Injured Tour de Toona rider staying positive

By Mark Zalewski, North American Editor 29 year-old Sarah Scott (Guy's Racing) of Philadelphia was...

By Mark Zalewski, North American Editor

29 year-old Sarah Scott (Guy's Racing) of Philadelphia was involved in a serious crash while racing in the Martinsburg race of the women's category 4 points series of the 2005 Tour de Toona. The crash left her a paraplegic, paralysing her from the waist down.

Scott was in her first year of racing, having only started riding the previous fall. "I moved here the end of May 2004, the same weekend as the Wachovia race, and it caught me," Scott told Cyclingnews. "I bought my first road bike in October and the Philly Classic was my first race, I got dropped immediately, but I knew it going in. I was just learning everything."

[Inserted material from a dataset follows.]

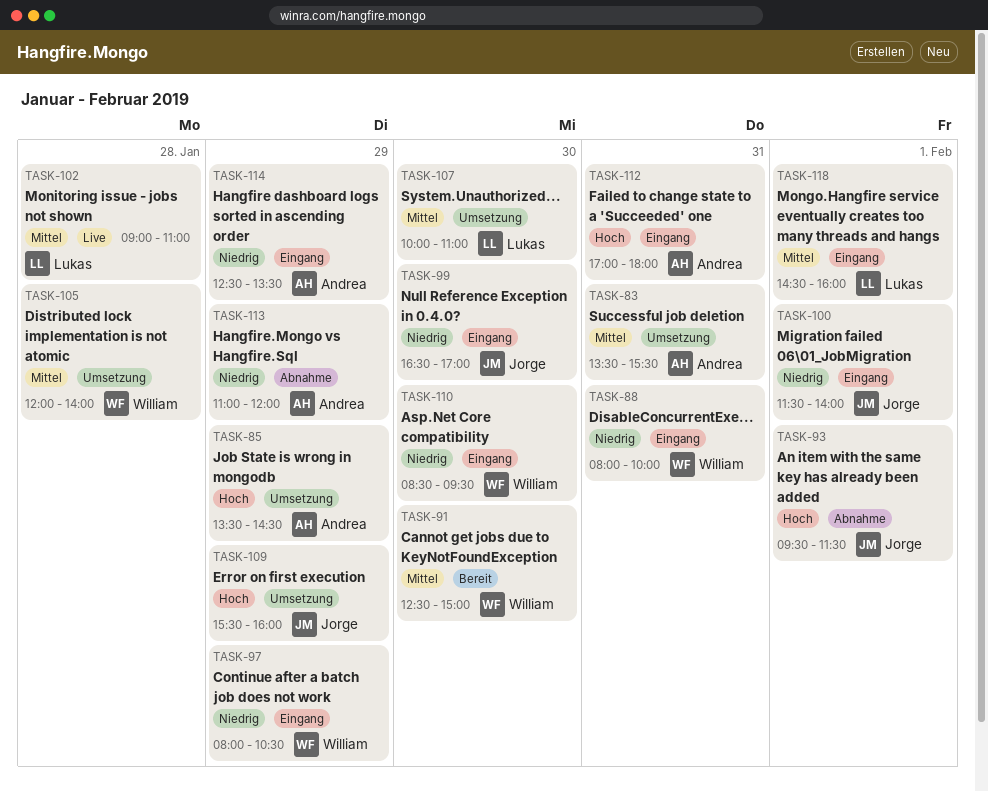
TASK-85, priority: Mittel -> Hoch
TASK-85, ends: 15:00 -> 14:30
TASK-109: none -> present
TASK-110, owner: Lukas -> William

Scott was racing in Altoona to gain more road racing experience when she crashed in a hard left turn onto Rt. 866 in the Martinsburg circuit race. Officials immediately notified the medical personnel on sight. "I remember going around the turn and the next thing I knew there was an EMT next to me," Scott said. "They really did a great job." Once the extent of the injuries were realized a helicopter was ordered and Scott was air-lifted to the nearest trauma center.

"Regarding the injury, the first thing I want everyone to know, is that my life was saved by my helmet - I am very grateful and happy to be alive. I am what is called a complete paraplegic now, meaning I have no feeling or movement from the waist down."

Scott is keeping a positive outlook towards her recovery and her continued involvement with cycling. "I want to stay a part of cycling as much as possible, I dearly love it no matter what. I've already learned about hand-cycling." Helping her through this time are her friends from the local cycling community. "My team is awesome. Today I got two bouquets! They are a wonderful bunch of guys. Cadence Cycling in Manayunk has been amazing too."

While medical costs will surely be extremely high, financial support structures are still being created. More information on this will be reported as soon as it is available. "[The doctors] say I will be here four to six weeks. But the key to rehab is to keep showing effort and to stay as long as you can."

Everyone at Cyclingnews extends their support to Sarah as she recovers and rehabilitates. "I feel like every day I make progress," Scott said. "I hope to be sitting in a wheelchair by the end of the week."